Work instructions:
Please copy the listing below word for word, leaving out the pictures.

Listed records:
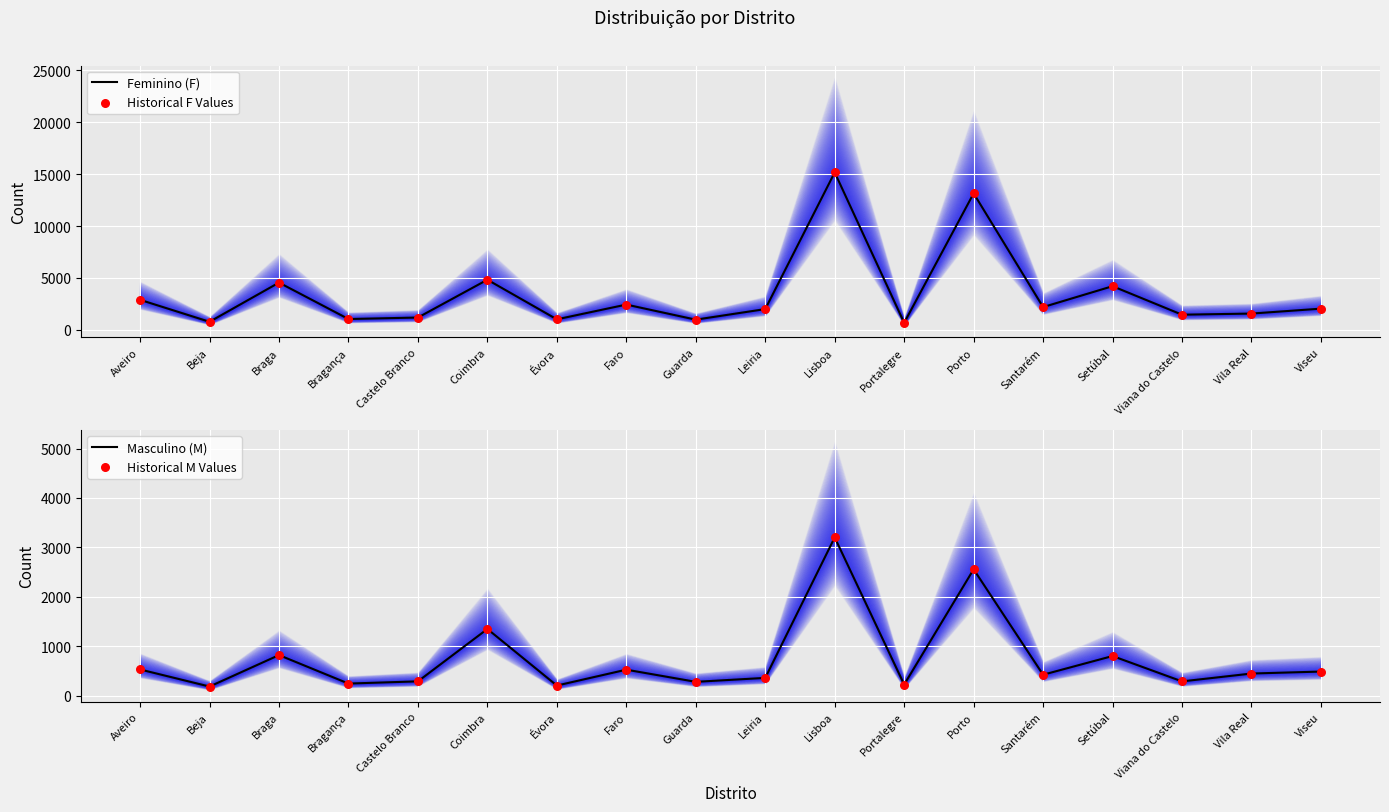

Is the value of Historical F Values at Vila Real greater than the value of Historical M Values at Porto?

No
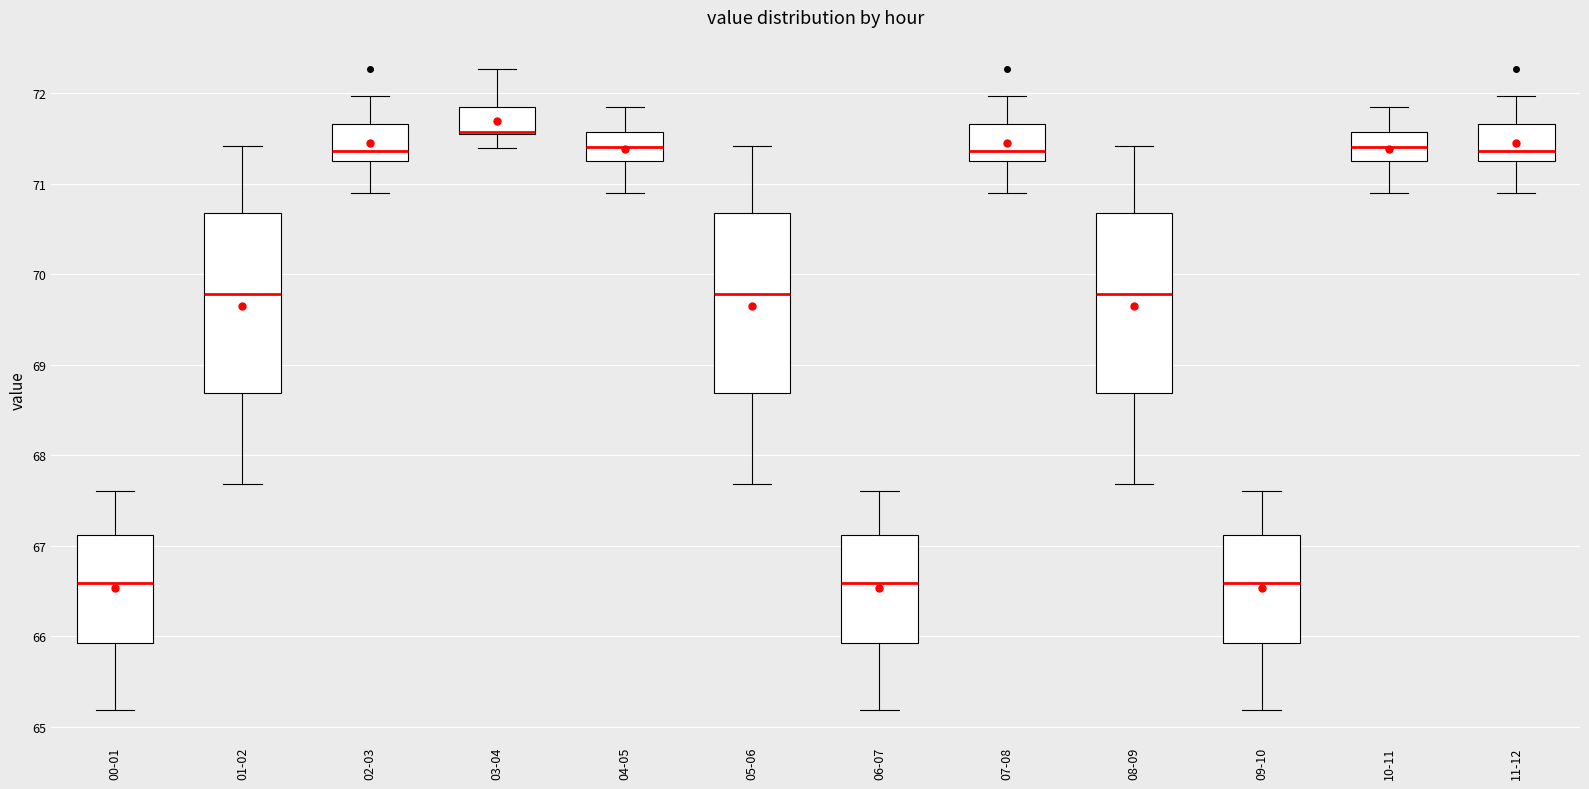

Reading left to right, read every box against the y-axis: the position of its median line, the range the box covers, and the ends of its whiskers. The values are not printed on the chart, so give them approximately, as read against the axis.

00-01: median 66.6, box 65.9 to 67.1, whiskers 65.2 to 67.6
01-02: median 69.8, box 68.7 to 70.7, whiskers 67.7 to 71.4
02-03: median 71.4, box 71.3 to 71.7, whiskers 70.9 to 72.0
03-04: median 71.6 (drawn on the box's lower edge), box 71.6 to 71.9, whiskers 71.4 to 72.3
04-05: median 71.4, box 71.3 to 71.6, whiskers 70.9 to 71.9
05-06: median 69.8, box 68.7 to 70.7, whiskers 67.7 to 71.4
06-07: median 66.6, box 65.9 to 67.1, whiskers 65.2 to 67.6
07-08: median 71.4, box 71.3 to 71.7, whiskers 70.9 to 72.0
08-09: median 69.8, box 68.7 to 70.7, whiskers 67.7 to 71.4
09-10: median 66.6, box 65.9 to 67.1, whiskers 65.2 to 67.6
10-11: median 71.4, box 71.3 to 71.6, whiskers 70.9 to 71.9
11-12: median 71.4, box 71.3 to 71.7, whiskers 70.9 to 72.0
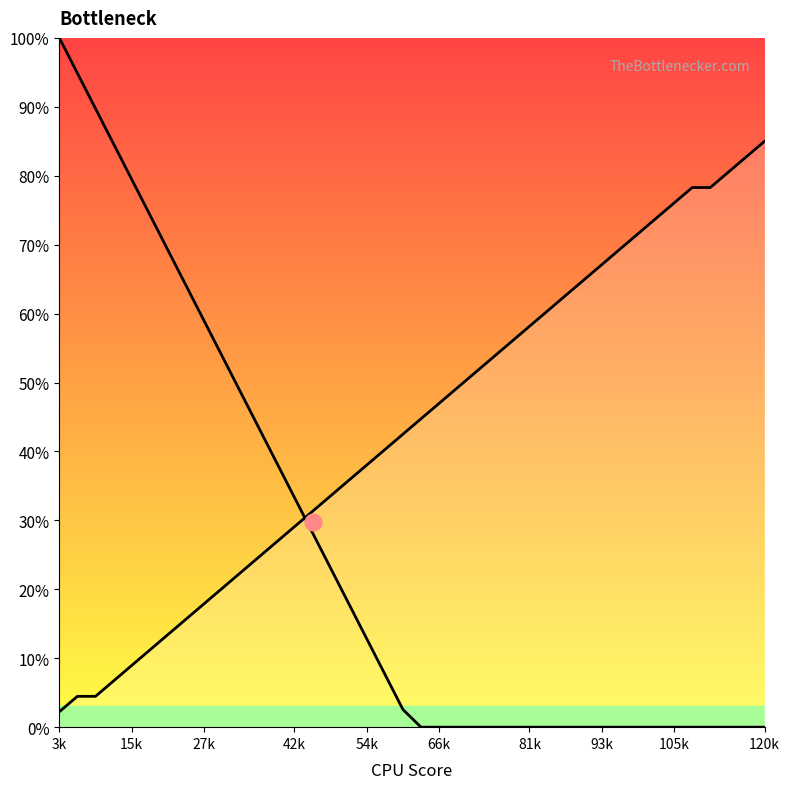

Is it true that the value at 24 is 53.7?

True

Solution to this problem:
Is the value of Historical F Values at Vila Real greater than the value of Historical M Values at Porto?

No

Reading left to right, read every box against the y-axis: the position of its median line, the range the box covers, and the ends of its whiskers. The values are not printed on the chart, so give them approximately, as read against the axis.

00-01: median 66.6, box 65.9 to 67.1, whiskers 65.2 to 67.6
01-02: median 69.8, box 68.7 to 70.7, whiskers 67.7 to 71.4
02-03: median 71.4, box 71.3 to 71.7, whiskers 70.9 to 72.0
03-04: median 71.6 (drawn on the box's lower edge), box 71.6 to 71.9, whiskers 71.4 to 72.3
04-05: median 71.4, box 71.3 to 71.6, whiskers 70.9 to 71.9
05-06: median 69.8, box 68.7 to 70.7, whiskers 67.7 to 71.4
06-07: median 66.6, box 65.9 to 67.1, whiskers 65.2 to 67.6
07-08: median 71.4, box 71.3 to 71.7, whiskers 70.9 to 72.0
08-09: median 69.8, box 68.7 to 70.7, whiskers 67.7 to 71.4
09-10: median 66.6, box 65.9 to 67.1, whiskers 65.2 to 67.6
10-11: median 71.4, box 71.3 to 71.6, whiskers 70.9 to 71.9
11-12: median 71.4, box 71.3 to 71.7, whiskers 70.9 to 72.0

Is it true that the value at 24 is 53.7?

True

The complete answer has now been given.